Sunday, February 03, 2008

The Wild Party

photo: Jennifer Maufrais Kelly

The Gallery Players' production of Andrew Lippa's The Wild Party isn't dark and dirty enough; without carnal excitement and a measure of danger in the air, the show becomes a long evening. There is good choreography, and some of the performers make a strong impression (Julie Cardia brings a touch of world-weary to Kate, and Tauren Hagans knocks the "Lesbian Love Affair" number out of the park) but the leads - appealing performers both who do well with the songs - don't convince as knocked-about rough-sex boozers and they don't have chemistry together. Without that, the party never gets started.

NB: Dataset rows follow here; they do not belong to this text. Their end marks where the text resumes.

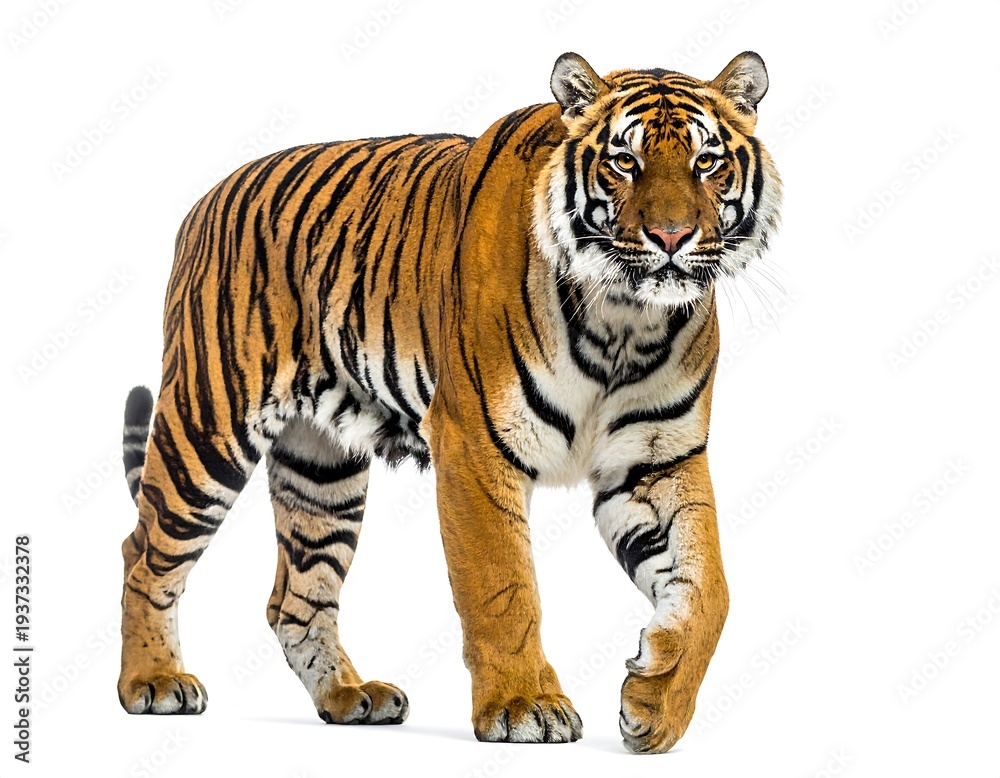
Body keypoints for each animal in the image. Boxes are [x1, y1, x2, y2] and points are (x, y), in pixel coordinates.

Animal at [117, 50, 781, 754]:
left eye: (706, 162)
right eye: (624, 161)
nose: (671, 236)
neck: (626, 321)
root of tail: (206, 198)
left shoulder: (657, 459)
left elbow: (710, 589)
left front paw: (655, 707)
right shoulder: (475, 445)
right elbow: (502, 585)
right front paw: (524, 705)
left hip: (321, 471)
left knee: (296, 597)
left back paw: (349, 697)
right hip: (205, 428)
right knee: (145, 555)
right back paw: (153, 682)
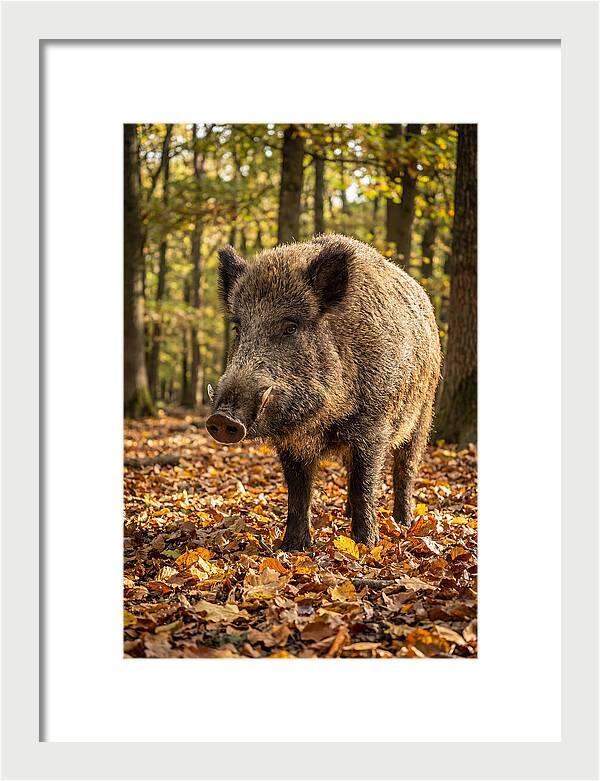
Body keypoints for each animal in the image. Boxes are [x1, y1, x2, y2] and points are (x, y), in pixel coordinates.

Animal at [206, 234, 441, 551]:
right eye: (238, 328)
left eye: (290, 327)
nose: (222, 418)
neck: (322, 420)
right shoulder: (292, 443)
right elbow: (298, 492)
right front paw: (292, 547)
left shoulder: (374, 426)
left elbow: (364, 485)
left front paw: (366, 545)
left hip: (423, 412)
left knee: (405, 469)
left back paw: (403, 522)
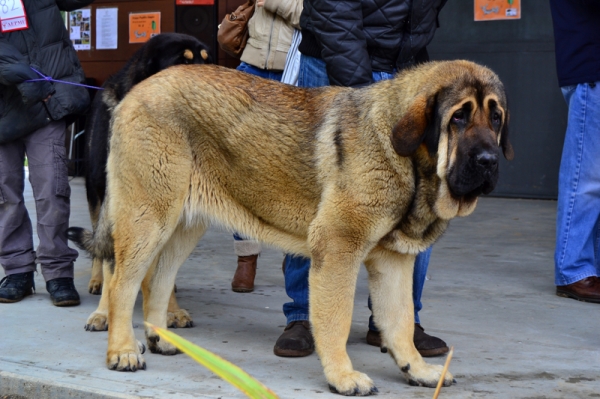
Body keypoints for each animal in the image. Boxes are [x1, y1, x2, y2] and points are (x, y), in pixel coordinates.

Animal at [69, 61, 510, 396]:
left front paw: (416, 369)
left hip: (182, 224)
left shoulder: (393, 262)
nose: (490, 161)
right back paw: (122, 348)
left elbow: (400, 321)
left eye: (496, 117)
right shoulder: (338, 249)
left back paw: (162, 338)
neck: (407, 157)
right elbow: (334, 320)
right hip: (148, 217)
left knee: (157, 281)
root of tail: (135, 91)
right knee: (122, 281)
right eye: (458, 117)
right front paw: (342, 376)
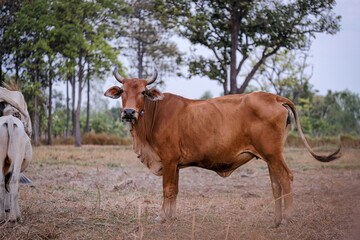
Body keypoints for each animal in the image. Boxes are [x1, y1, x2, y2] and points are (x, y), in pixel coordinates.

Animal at [104, 68, 340, 227]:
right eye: (123, 90)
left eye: (143, 92)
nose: (129, 112)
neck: (154, 115)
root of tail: (273, 96)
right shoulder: (176, 164)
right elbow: (175, 191)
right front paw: (171, 216)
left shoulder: (169, 159)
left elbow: (167, 190)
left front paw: (162, 217)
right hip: (270, 156)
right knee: (276, 184)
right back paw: (276, 220)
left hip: (273, 154)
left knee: (286, 178)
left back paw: (287, 219)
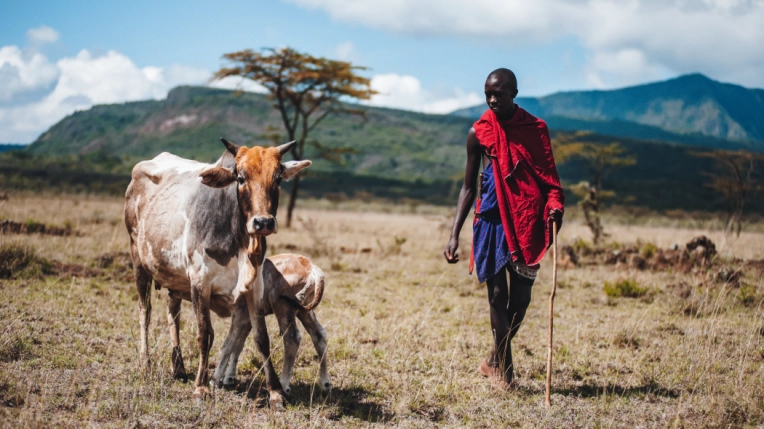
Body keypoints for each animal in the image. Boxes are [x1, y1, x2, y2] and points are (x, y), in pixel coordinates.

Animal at [124, 138, 308, 404]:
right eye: (240, 178)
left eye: (278, 178)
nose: (263, 222)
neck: (239, 240)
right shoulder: (200, 282)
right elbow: (205, 334)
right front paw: (201, 387)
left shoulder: (255, 286)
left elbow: (261, 337)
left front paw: (275, 391)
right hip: (138, 261)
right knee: (144, 312)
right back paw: (145, 363)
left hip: (175, 277)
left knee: (173, 312)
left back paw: (178, 367)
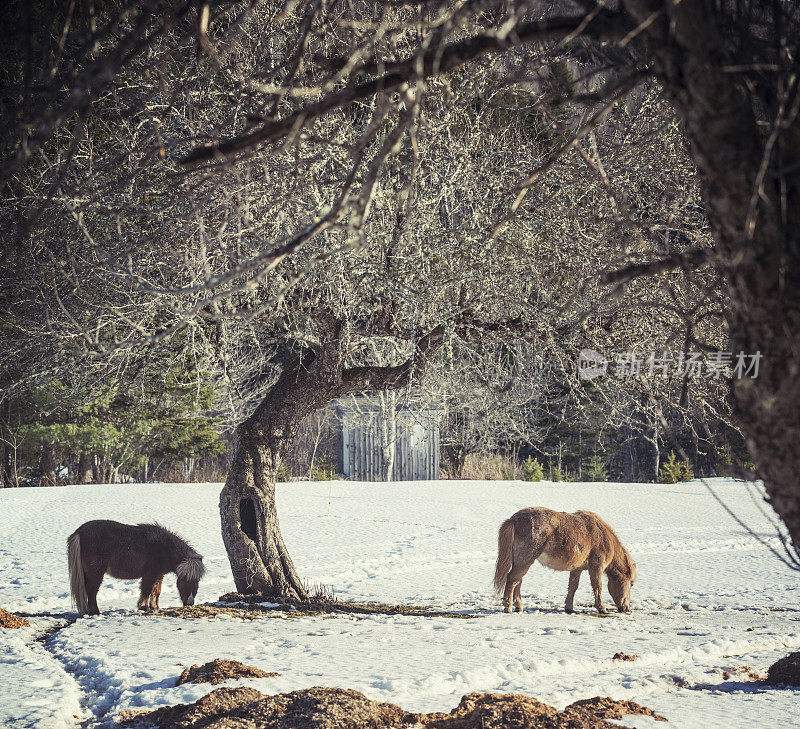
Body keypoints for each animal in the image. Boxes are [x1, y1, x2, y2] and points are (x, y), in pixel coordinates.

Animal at [67, 516, 205, 616]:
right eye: (183, 579)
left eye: (197, 580)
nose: (189, 603)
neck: (165, 547)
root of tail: (79, 532)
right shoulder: (150, 574)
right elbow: (146, 590)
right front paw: (144, 607)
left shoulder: (159, 575)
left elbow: (156, 591)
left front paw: (155, 607)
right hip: (96, 573)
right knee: (92, 591)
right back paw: (95, 612)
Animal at [494, 506, 636, 616]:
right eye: (632, 583)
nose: (626, 608)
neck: (603, 537)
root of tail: (513, 520)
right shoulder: (597, 568)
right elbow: (597, 587)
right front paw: (601, 608)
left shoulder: (577, 569)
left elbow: (573, 587)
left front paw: (569, 608)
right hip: (524, 561)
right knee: (512, 579)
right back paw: (508, 607)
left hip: (521, 562)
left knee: (517, 581)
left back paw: (519, 607)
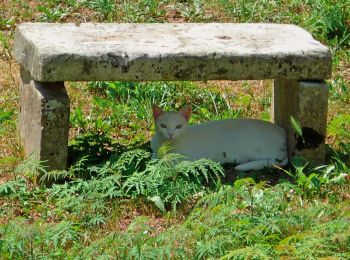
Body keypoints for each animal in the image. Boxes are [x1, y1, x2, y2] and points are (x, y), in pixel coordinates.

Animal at [150, 104, 288, 172]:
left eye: (178, 126)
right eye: (163, 126)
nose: (171, 133)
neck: (164, 145)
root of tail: (282, 132)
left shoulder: (186, 159)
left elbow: (166, 163)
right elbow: (154, 157)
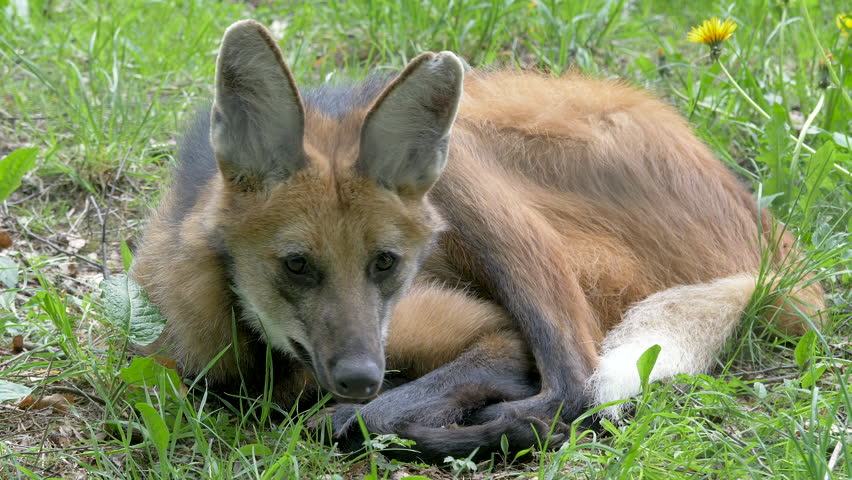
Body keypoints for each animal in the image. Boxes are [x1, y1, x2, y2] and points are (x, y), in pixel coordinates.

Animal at [132, 20, 824, 461]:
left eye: (386, 263)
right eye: (297, 265)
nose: (360, 375)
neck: (261, 353)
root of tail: (769, 234)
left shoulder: (486, 332)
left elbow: (358, 416)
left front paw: (386, 420)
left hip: (468, 165)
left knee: (574, 387)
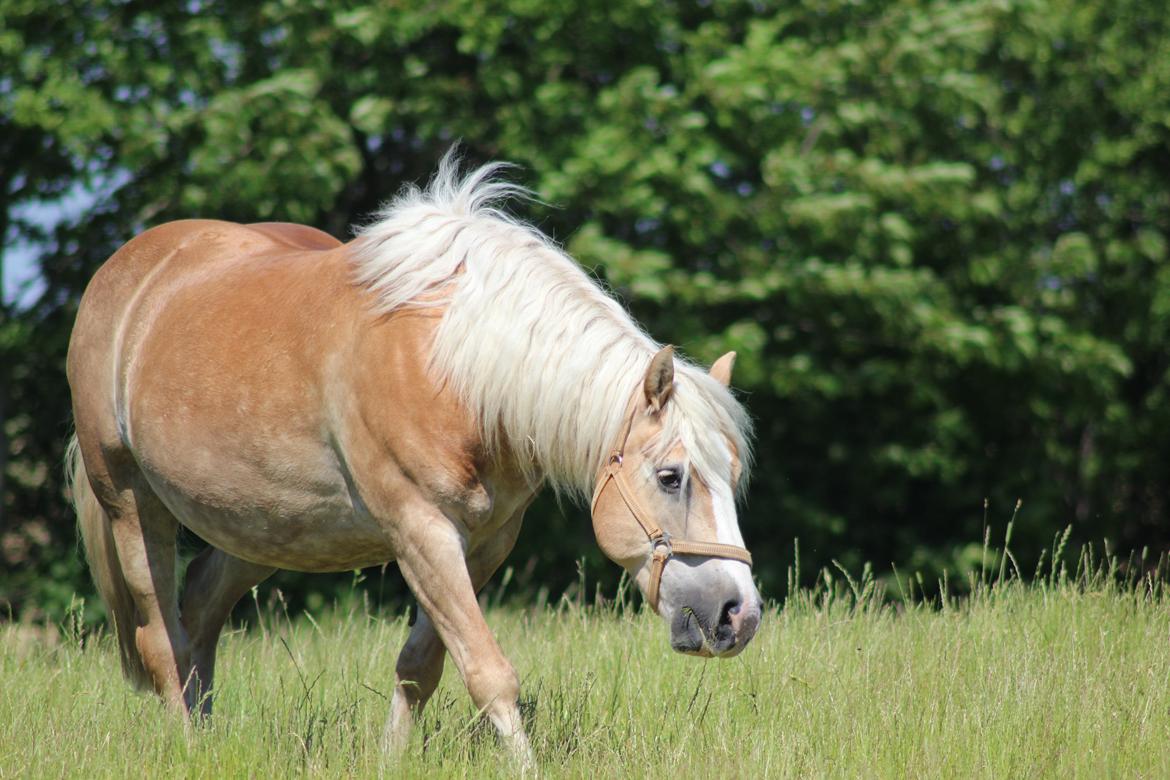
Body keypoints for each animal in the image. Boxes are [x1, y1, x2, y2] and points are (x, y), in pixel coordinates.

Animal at [64, 154, 762, 762]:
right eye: (670, 477)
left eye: (731, 478)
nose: (740, 615)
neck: (457, 365)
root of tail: (132, 272)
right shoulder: (421, 531)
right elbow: (489, 673)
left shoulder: (482, 544)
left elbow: (421, 667)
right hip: (132, 504)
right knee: (163, 639)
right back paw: (188, 746)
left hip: (259, 525)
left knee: (201, 615)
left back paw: (209, 739)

Saturday, February 02, 2008

Betrayed

Photo/Carol Rosegg

That George Packer succeeds so well as a journalist-turned-first-time-playwright is a tribute to how rich and powerful the source material for Betrayed is. The number of Iraqi dead is always glossed over, especially as we try to avoid mentioning how many US troops have actually died, but that's not even considering how badly we've screwed some of the Iraqis who would help us. What Packer's play manages to do is show the ridiculous dichotomy of the Red Zone/Green Zone division of Iraq and the lack of real information that brings the government, and it does so through the idealism of Bill Prescott (Mike Doyle), a young US agent, and his three Iraqi co-workers: polite, Metallica-loving Laith (Sevan Greene); pessimistic, necessity-driven Adnan (Waleed F. Zuaiter); and the liberal, intelligent woman, Intisar (Aadya Bedi). The tragedies in this play are true, and therefore even harsher, and given the excellent acting, these human faces are even harder to ignore than when they were inked in The New Yorker. Pippin Parker's direction for the Culture Project is clear and crisp -- if it is a little too methodical, that's forgiven, along with Packer's lazy exposition, in the attempt to bring a powerful message back home.